Xynthia, un procès hors norme

Du 16 novembre au 4 décembre, Poitiers accueille le procès en appel de la tempête Xynthia. Le Poitevin Pierre Métais est partie civile et attend des condamnations exemplaires pour les prévenus.

Arnault Varanne

Le7.info

« Ces gens-là ont des morts sur la conscience », estime l’ancien propriétaire d’une résidence secondaire à La Faute-sur-Mer. Une tempête judiciaire et médiatique s’apprête à déferler sur Poitiers. A partir de lundi prochain et pendant trois semaines, toutes les télés de l’Hexagone devraient avoir l’objectif braqué sur la capitale régionale. La salle des Pas-Perdus a même été réquisitionnée (voir encadré) pour héberger le procès en appel des responsables de la catastrophe occasionnée par la tempête Xynthia, en février 2010.
- - -
- _CONSIGNE 1_: D'après l'article sur le procès Xynthia, quelle salle a été réquisitionnée pour accueillir le procès en appel ?
- _CONSIGNE 2_:
Pour chaque phrase ci-dessous, dites si elle est conforme à l'article sur le procès Xynthia. Répondez par oui ou non, puis citez les mots du texte qui tranchent.
(a) Le procès en appel a lieu à Poitiers du 16 novembre au 4 décembre.
(b) La tempête Xynthia a eu lieu en février 2012.
(c) Le procès doit durer trois semaines.
- _CONSIGNE 3_: Reprenez l'article sur le procès Xynthia là où il s'arrête et écrivez la suite.

- _DONNÉES FOURNIES_:
- - -
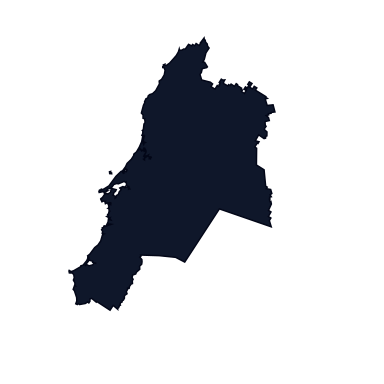 the district of Break O'Day, Tasmania, Australia, rotated 202°
{"feature_id": "25037944B7589359748935", "entity_name": "Break O'Day", "entity_type": "district", "adm_level": 2, "iso_a3": "AUS", "parent_name": "Australia", "parent_adm1": "Tasmania", "projection": "albers", "projection_center": [148.247, -41.391], "detail": "fine", "context": "isolated", "style": "filled", "palette": "ink", "viewbox_px": 384, "rotation_deg": 202, "n_neighbors": 0, "source": "geoboundaries", "source_scale": "gbopen_adm2", "svg_char_len": 6062}
<svg xmlns="http://www.w3.org/2000/svg" viewBox="0 0 384 384"><g transform="rotate(202 192 192)"><path d="M255.7,45.9L254.2,45.5L249.1,48.7L247.6,50.9L246.1,50.5L245.7,52.5L246.6,54.4L245.1,55.8L239.5,54.0L239.3,54.8L223.7,51.7L222.6,57.3L217.1,55.5L217.4,56.0L216.7,57.2L216.7,59.4L216.0,60.3L216.7,60.8L216.7,62.8L215.7,63.6L215.9,65.2L215.1,66.1L214.9,68.4L215.6,69.6L215.5,71.2L214.1,73.3L215.6,75.0L215.2,77.8L215.7,78.7L214.2,79.1L214.6,81.2L213.9,83.9L212.9,84.8L214.1,87.3L213.9,89.0L215.5,90.2L215.9,92.8L213.5,94.9L213.5,96.8L211.5,100.8L212.8,103.5L211.6,106.2L212.2,108.6L213.2,110.6L216.0,112.0L215.3,113.4L216.0,114.3L198.6,120.7L182.7,125.3L172.5,124.3L160.3,186.6L105.5,189.4L109.6,194.5L109.1,197.4L112.0,197.9L111.3,203.1L114.2,203.6L113.9,210.6L115.4,212.9L116.2,212.3L117.6,214.4L117.1,214.7L118.1,216.3L116.7,217.3L118.6,218.6L117.4,220.5L120.0,223.8L124.4,222.9L124.1,224.7L125.9,225.0L133.5,239.6L142.4,241.2L148.5,256.8L150.6,257.2L149.9,261.8L149.0,261.7L148.7,263.7L152.5,263.2L151.6,270.0L145.2,268.5L144.4,269.1L145.0,269.3L144.8,270.3L144.2,270.3L144.2,271.7L143.6,272.1L145.0,275.8L148.3,277.0L148.5,278.3L147.9,280.6L149.1,281.4L150.4,284.0L150.4,284.9L147.1,287.2L149.0,289.7L151.9,290.7L149.8,292.2L150.5,293.2L148.2,294.6L148.6,295.3L145.1,297.3L149.5,303.2L154.7,300.4L159.0,305.7L157.3,307.0L159.3,307.3L159.2,308.1L171.4,310.2L170.9,312.8L173.9,313.3L174.4,310.2L177.8,310.8L177.0,315.1L180.1,315.6L180.6,312.7L179.2,312.5L179.9,307.9L181.1,308.1L180.8,309.3L181.8,309.5L182.3,306.8L179.8,306.4L180.3,303.0L183.7,303.6L183.4,305.4L185.1,305.7L184.9,306.8L188.9,307.5L190.2,308.2L190.1,308.7L191.6,309.0L192.2,305.9L196.2,306.7L196.5,305.0L198.2,305.3L198.5,303.8L203.4,304.4L203.9,306.0L203.6,308.2L205.4,307.3L207.1,307.6L207.8,303.8L206.7,303.6L207.0,301.7L206.5,301.6L206.8,299.9L208.5,300.2L209.2,296.0L213.9,296.8L213.4,299.9L216.1,300.7L225.0,299.5L228.7,304.1L228.1,306.3L228.7,310.2L225.0,312.8L224.6,313.8L228.9,317.0L230.7,316.5L230.3,319.6L231.2,326.2L230.1,331.9L232.1,333.0L233.4,335.0L235.5,336.0L236.7,337.8L237.6,337.7L238.5,339.3L240.3,332.6L239.6,333.4L240.2,330.5L243.8,331.2L244.3,328.6L246.7,329.0L247.0,327.4L250.5,327.6L251.8,321.9L253.1,321.6L254.8,319.5L256.7,318.8L257.4,319.8L257.1,316.8L257.7,312.6L261.0,303.2L263.3,299.6L264.8,299.4L265.0,300.3L266.2,299.1L265.6,298.1L266.1,297.3L265.7,296.4L264.4,296.8L262.5,294.6L261.6,290.2L262.4,285.0L264.0,282.6L262.7,280.0L263.6,272.3L265.4,268.4L267.7,266.5L268.6,264.8L268.3,262.5L269.6,261.3L269.8,258.0L269.3,257.5L269.5,254.2L268.5,246.2L266.3,245.2L265.0,242.0L262.4,242.1L263.1,241.8L261.5,238.8L262.0,237.1L260.5,231.5L261.1,230.5L260.5,230.3L259.6,227.9L259.7,225.7L258.5,225.5L258.3,226.1L257.9,226.3L257.8,226.5L257.6,226.3L258.3,225.8L257.5,225.0L257.0,225.5L256.7,222.1L255.6,220.6L253.7,220.4L254.7,219.4L254.6,218.0L255.6,218.9L255.2,220.1L256.6,221.4L257.1,219.2L256.7,221.3L257.8,224.9L258.6,225.4L257.5,219.7L257.7,213.5L253.8,211.6L253.0,213.2L253.2,214.5L252.1,214.8L249.8,212.8L249.5,212.0L249.9,207.5L249.0,208.2L247.7,207.2L248.2,208.1L247.6,208.7L246.5,209.0L246.5,209.8L246.3,210.0L246.4,209.0L247.1,208.7L245.0,208.8L244.4,208.0L243.7,209.1L243.0,209.1L242.7,208.8L243.8,207.0L242.2,207.3L243.9,206.9L243.2,209.0L244.3,207.8L245.0,208.6L247.6,208.6L247.9,208.0L247.4,207.5L247.8,207.0L249.2,207.9L248.3,205.0L249.0,204.4L248.4,204.3L248.2,204.0L248.9,204.1L249.0,204.3L248.9,204.6L248.5,205.1L249.4,207.5L250.2,207.5L249.6,211.5L250.1,212.7L252.6,214.6L253.0,213.5L252.1,214.0L250.8,212.4L251.6,211.7L252.5,212.4L252.5,213.4L254.0,211.2L256.8,212.7L257.5,210.2L257.2,211.9L257.8,213.1L258.5,208.3L260.1,205.4L259.7,204.0L260.5,199.6L262.9,194.2L263.1,190.5L264.2,186.1L263.4,185.8L262.2,187.5L262.8,187.9L262.7,188.8L260.5,188.3L260.5,186.2L263.8,185.4L263.4,184.3L262.2,184.1L262.6,183.6L263.6,184.1L264.2,185.7L265.5,184.5L268.4,178.0L271.3,166.6L274.8,161.8L276.1,160.6L277.2,160.7L277.3,159.9L278.5,159.1L278.5,157.6L277.9,156.8L274.1,159.3L272.4,157.6L272.4,159.6L270.8,161.4L271.8,161.1L271.2,163.1L268.3,165.6L267.3,169.7L265.1,171.6L263.3,172.0L258.8,176.5L257.6,176.1L256.9,176.8L255.2,173.8L253.3,173.1L252.7,173.5L250.7,171.4L251.9,170.7L252.6,172.4L253.2,172.4L253.3,172.9L253.6,173.0L255.6,171.0L255.9,172.2L256.5,171.1L258.1,171.2L260.0,169.2L259.4,169.1L260.2,168.2L259.4,169.0L258.1,168.9L259.8,168.3L258.8,167.8L258.7,166.9L259.5,165.2L259.4,162.0L260.7,160.5L260.5,158.3L261.0,157.6L261.4,159.2L264.2,159.4L263.9,161.0L264.5,161.9L263.2,163.9L263.1,165.8L266.9,165.3L268.0,164.3L267.4,161.2L269.3,158.6L270.7,158.7L272.1,157.3L273.0,153.3L273.9,151.9L273.5,151.8L273.8,151.0L271.8,149.2L270.9,150.3L268.7,151.0L268.8,149.9L267.9,148.7L266.7,150.0L265.3,150.7L265.0,150.4L265.1,150.1L264.3,151.4L262.4,151.7L263.6,150.8L263.2,150.0L261.8,150.1L262.5,149.7L263.9,149.9L264.6,149.8L264.8,149.6L264.3,149.2L265.2,149.8L265.2,150.5L266.1,150.1L263.5,147.6L263.7,146.9L263.1,146.1L263.7,145.4L262.8,145.4L261.5,143.0L261.1,143.1L260.7,143.7L260.5,143.8L261.1,143.0L261.6,142.8L261.2,140.3L261.8,139.6L260.8,138.5L261.9,137.4L259.3,137.0L258.2,137.7L258.3,136.7L256.6,135.6L257.7,135.4L259.7,137.0L258.6,132.7L258.9,128.8L257.2,131.3L254.6,131.9L256.8,129.9L258.3,129.5L258.2,128.4L260.8,127.7L260.9,125.8L261.8,125.2L261.3,124.2L261.7,123.2L260.0,121.9L259.8,120.1L258.0,120.2L258.5,119.8L258.1,118.2L259.0,119.4L258.3,112.4L259.3,107.7L261.4,104.0L263.5,96.0L264.8,93.8L262.9,92.8L262.2,90.9L261.2,90.3L258.0,90.6L257.8,89.6L253.8,90.0L256.3,89.3L256.7,87.3L259.8,85.0L262.1,85.2L263.8,83.3L262.1,89.2L263.2,92.1L264.5,93.2L263.8,91.5L263.9,88.9L265.6,83.4L267.4,81.9L267.1,81.4L267.9,80.2L272.2,74.7L274.3,72.9L276.5,73.3L276.5,72.7L275.4,71.0L272.6,72.1L270.6,71.0L269.0,68.3L269.0,66.0L268.5,65.4L267.6,65.6L267.2,65.6L268.2,65.3L266.6,64.0L265.4,61.2L264.9,61.1L265.2,60.9L265.9,61.8L265.7,57.2L264.1,56.5L259.4,50.9L258.0,47.8L257.9,44.8L256.2,44.7L255.7,45.9ZM275.1,180.6L276.1,179.9L275.2,178.2L273.3,178.8L273.7,179.6L274.8,179.4L275.1,180.6Z" fill="#0f172a" stroke="#020617" stroke-width="1.5"/></g></svg>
- - -
- _RÉPONSE ATTENDUE 1_: La salle des Pas-Perdus.

- _RÉPONSE ATTENDUE 2_:
(a) Oui : « Du 16 novembre au 4 décembre, Poitiers accueille le procès en appel de la tempête Xynthia. »
(b) Non : « en février 2010 ».
(c) Oui : « pendant trois semaines ».

- _RÉPONSE ATTENDUE 3_:
A La Faute-sur-Mer, petite station balnéaire de la côte vendéenne, vingt-neuf personnes avaient trouvé la mort, toutes noyées. Comme en première instance, il y a un an, trois protagonistes seront particulièrement observés : l’ancien maire de la commune, René Marratier, condamné à quatre ans de prison ferme pour homicide involontaire, Françoise Babin, son ex-adjointe à l’Urbanisme, qui a écopé de deux ans ferme, et le fils de cette dernière, Philippe, de dix-huit mois(*), pour le même motif.

« Il était au restaurant »

Pierre Métais les connaît très bien. Deux ans avant le drame, alors qu’il construisait sa résidence secondaire dans ce qu’il appelle le « trou de la mort », cet habitant de Naintré avait eu quelques échanges aigres doux avec René Marratier. Quant aux Babin, propriétaires d’une agence immobilière, il leur a tout bonnement acheté le terrain. De ce procès en appel, à Poitiers, l’ancien entrepreneur du bâtiment attend « des condamnations exemplaires ». « Marratier n’est évidemment pas responsable de la tempête, mais de ses conséquences. Il avait reçu plusieurs messages d’alerte, dont il n’a pas tenu compte. Le soir du 27 février, il était au restaurant… Il a donc vingt-neuf morts sur la conscience, comme les autres ! »

« Beaucoup de rancoeur »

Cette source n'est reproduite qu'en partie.